I took a breath, then stepped back inside the clubhouse. As I crossed the threshold, the room immediately went quiet. Priest had joined the group, too, and was apparently caught up, from the way he cast me a concerned look from his armchair. I pressed my lips together, then stalked across the room to the kitchen, where Eli was leaning against the counter. “What the hell were you thinking, butting in like that?”

“What?” Eli asked. “Where’s Dawson?”

“He left,” I said. “And no, I don’t know where he went.”

Murmurs around the room. Obviously, everyone was thinking the same thing as me: to a bar.

“Seriously, Eli,” I said. I crossed my arms over my chest and looked down my nose at him.

Eli raised both his hands in a gesture of surrender. “I didn’t realize you hadn’t told him that! It doesn’t seem like the kind of thing you’d, I don’t know, hold back.”

“I wasn’t holding back,” I said. “I was planning on talking to him about it. There just hasn’t been a good time with everything that’s been going on.”

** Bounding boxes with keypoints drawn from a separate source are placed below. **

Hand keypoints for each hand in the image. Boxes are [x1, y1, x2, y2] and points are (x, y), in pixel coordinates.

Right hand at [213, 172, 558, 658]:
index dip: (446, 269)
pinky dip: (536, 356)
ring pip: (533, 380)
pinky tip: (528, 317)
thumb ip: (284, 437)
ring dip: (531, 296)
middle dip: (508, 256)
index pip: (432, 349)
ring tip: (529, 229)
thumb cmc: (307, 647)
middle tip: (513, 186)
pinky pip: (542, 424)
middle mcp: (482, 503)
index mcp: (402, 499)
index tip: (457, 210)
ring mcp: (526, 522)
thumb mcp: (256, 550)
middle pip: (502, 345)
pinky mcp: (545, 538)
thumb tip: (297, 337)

“That’s bullshit,” Brennan said, from where he was on the couch in the seat I’d vacated.

Now it was my turn to be confused. “What?”

“Come on,” Brennan said. “You know that’s bullshit. You’ve been with Dawson for months now, you had nothing but time to talk to him about something that’s such a big deal.”

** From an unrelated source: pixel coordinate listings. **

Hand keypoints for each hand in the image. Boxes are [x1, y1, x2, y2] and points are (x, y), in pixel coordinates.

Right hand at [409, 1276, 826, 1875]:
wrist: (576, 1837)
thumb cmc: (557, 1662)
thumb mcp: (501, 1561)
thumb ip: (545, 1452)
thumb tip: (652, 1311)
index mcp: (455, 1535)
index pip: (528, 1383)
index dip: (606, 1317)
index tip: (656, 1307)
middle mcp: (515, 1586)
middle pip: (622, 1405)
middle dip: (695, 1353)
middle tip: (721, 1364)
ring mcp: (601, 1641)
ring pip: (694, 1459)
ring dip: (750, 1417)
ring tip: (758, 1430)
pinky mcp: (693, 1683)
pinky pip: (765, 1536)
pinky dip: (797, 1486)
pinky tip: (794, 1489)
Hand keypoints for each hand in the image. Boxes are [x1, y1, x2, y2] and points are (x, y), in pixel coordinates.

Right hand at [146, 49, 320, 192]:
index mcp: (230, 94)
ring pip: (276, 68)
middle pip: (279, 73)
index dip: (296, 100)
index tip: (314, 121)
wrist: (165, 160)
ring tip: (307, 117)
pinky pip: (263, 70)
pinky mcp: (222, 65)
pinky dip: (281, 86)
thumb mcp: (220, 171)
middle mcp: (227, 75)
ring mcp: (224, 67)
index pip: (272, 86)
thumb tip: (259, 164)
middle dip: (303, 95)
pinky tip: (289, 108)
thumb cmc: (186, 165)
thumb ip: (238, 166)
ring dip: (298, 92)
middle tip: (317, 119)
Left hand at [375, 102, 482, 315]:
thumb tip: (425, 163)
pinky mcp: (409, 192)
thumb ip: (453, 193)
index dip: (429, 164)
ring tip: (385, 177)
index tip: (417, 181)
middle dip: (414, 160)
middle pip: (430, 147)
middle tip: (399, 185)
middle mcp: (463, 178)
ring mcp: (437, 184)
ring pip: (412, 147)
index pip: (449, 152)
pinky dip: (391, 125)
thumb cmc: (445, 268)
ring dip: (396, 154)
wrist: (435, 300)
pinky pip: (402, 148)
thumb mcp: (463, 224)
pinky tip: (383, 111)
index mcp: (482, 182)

Exasperation flared in me. “That’s what I don’t get! Everyone is saying this is a big deal, but why the hell does the label matter? Who gives a fuck if I’d never been with a man before, or that I’m still figuring out the words to explain my sexuality? I care about him, isn’t that enough?”

“Well, it’s obviously a big deal to him,” Raven said. “And a big enough deal to you that you talked to us about it. That you feel like there’s something to figure out.”

I grimaced. He had a point there.

“If it wasn’t a big deal, why didn’t you say anything about it sooner?”

“I don’t know,” I said automatically. But—I did know, didn’t I? I knew my sexuality was… different. And that explaining it to Dawson would mean explaining the depth of feeling I had for him. And I was worried saying too much, too soon, would scare him away.

Great fucking plan, apparently. I’d driven him away, anyway.

“What did he say?” Raven asked.

I sighed and raked my hands through my hair. “He said he didn’t want to be my ‘experiment.’ Which isn’t the case at all. Why would he think that?”